Getting Started Part 2: One City, Endless Adventures

Imagine being in Paris long enough to have a favorite bakery, go back to a museum a second time, and find the best bench to watch the sun set over the Seine. 

When you are considering traveling on your own, picking one city and allowing yourself the time to get comfortable and explore at your own pace can be exhilarating and low risk.  You can practice your travel chops with very few logistics to manage.

There are three factors that work for me: a few group activities, the right hotel, and intentional listening about priorities every day.

Booking Activities.  Being on your own is glorious and you will likely have planned out things you want to do and see. Having just a couple of activities on the schedule that put you in contact with other travelers can be a break. (If nothing else, you might appreciate being on your own even more after.) This could be booking a half-day city tour, a segway excursion, or a group class. If groups aren’t your thing, you might book a private walking tour guide.  I love to try cooking classes or foodie events (because local cheese tastings, wow). Group activities are easy to book in advance and—your hotel may have ideas. 

The Right Hotel.  I love hotels and spend more time reading about hotels, inns, and AirBnBs than any other part of planning. There are at least three ways the right hotel can support your plan.

  • Location. If you want a bit more confidence, choose a hotel central to the sites and activities you are most interested in. It may be more expensive but it can be worth it.  The city is just outside your door. Walking to the theatre or taking an early morning through the historic center is priceless. 
  • Public space.  Have you ever spent the day walking and exploring – and find that you are too tired for even one more block – but it’s your dream city and you are not ready to leave it all – certainly not to go to your room and close the door?   Choosing a hotel with lots of options for a quiet drink with a view, a bustling lobby for people-watching, or a library bar let’s you stay in the swing but with your feet up.
  • Accommodations: Hotels vs Other Choices.  Today we have access to information about hotels, inns, AirBnBs, and bed and breakfasts – even unusual accommodations that are quirky. (I once stayed in a guest room at Hotel Dieu, a hospital in Paris. Very odd, great gardens, creepy at night, wouldn’t have missed it.)  In cities, hotels can offer you a few benefits that are valuable when you are alone.

#### [Data supplied]
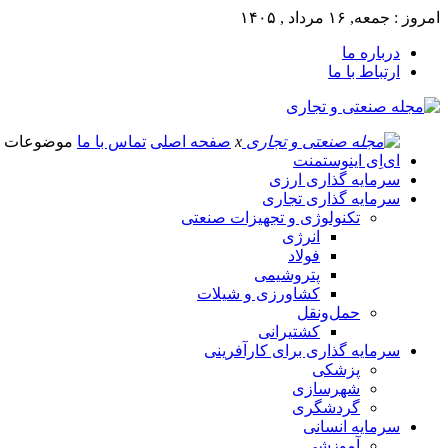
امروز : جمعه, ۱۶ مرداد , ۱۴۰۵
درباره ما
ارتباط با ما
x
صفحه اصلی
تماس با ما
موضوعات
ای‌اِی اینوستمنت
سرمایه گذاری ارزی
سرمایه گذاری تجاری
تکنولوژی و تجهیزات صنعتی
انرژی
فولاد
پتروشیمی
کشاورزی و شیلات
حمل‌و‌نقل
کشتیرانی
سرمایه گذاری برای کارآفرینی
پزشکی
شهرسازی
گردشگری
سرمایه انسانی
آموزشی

...

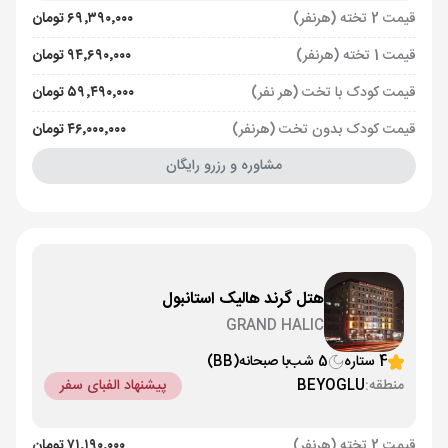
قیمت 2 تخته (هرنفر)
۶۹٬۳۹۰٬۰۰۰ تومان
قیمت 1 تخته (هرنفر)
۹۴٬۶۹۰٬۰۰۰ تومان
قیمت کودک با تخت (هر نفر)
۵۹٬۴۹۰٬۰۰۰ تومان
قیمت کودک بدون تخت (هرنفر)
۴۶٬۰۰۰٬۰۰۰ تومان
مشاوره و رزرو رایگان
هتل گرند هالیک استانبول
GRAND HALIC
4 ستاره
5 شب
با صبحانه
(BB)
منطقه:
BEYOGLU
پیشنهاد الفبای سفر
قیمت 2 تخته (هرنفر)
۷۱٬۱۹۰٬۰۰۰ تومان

==

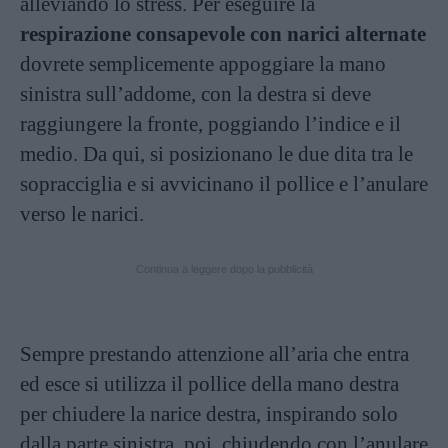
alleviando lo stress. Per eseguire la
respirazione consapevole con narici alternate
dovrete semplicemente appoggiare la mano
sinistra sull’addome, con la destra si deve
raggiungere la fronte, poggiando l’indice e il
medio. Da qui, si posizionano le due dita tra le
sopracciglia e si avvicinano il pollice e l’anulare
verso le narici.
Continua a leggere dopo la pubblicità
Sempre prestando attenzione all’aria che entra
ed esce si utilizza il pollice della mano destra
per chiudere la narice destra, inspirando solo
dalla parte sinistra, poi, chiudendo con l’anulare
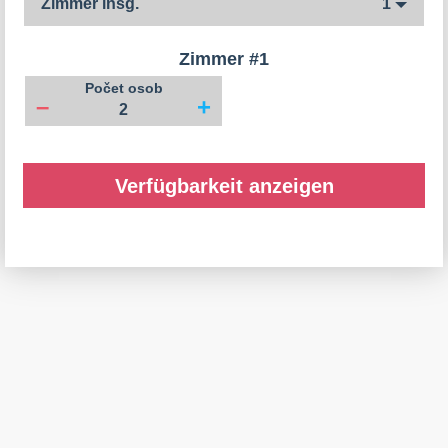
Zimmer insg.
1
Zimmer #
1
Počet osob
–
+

#### [Work to be completed]
Quote the one-city travel article word for word, from "Imagine being in" to "over the Seine.", inclusive.

#### [Solution]
Imagine being in Paris long enough to have a favorite bakery, go back to a museum a second time, and find the best bench to watch the sun set over the Seine.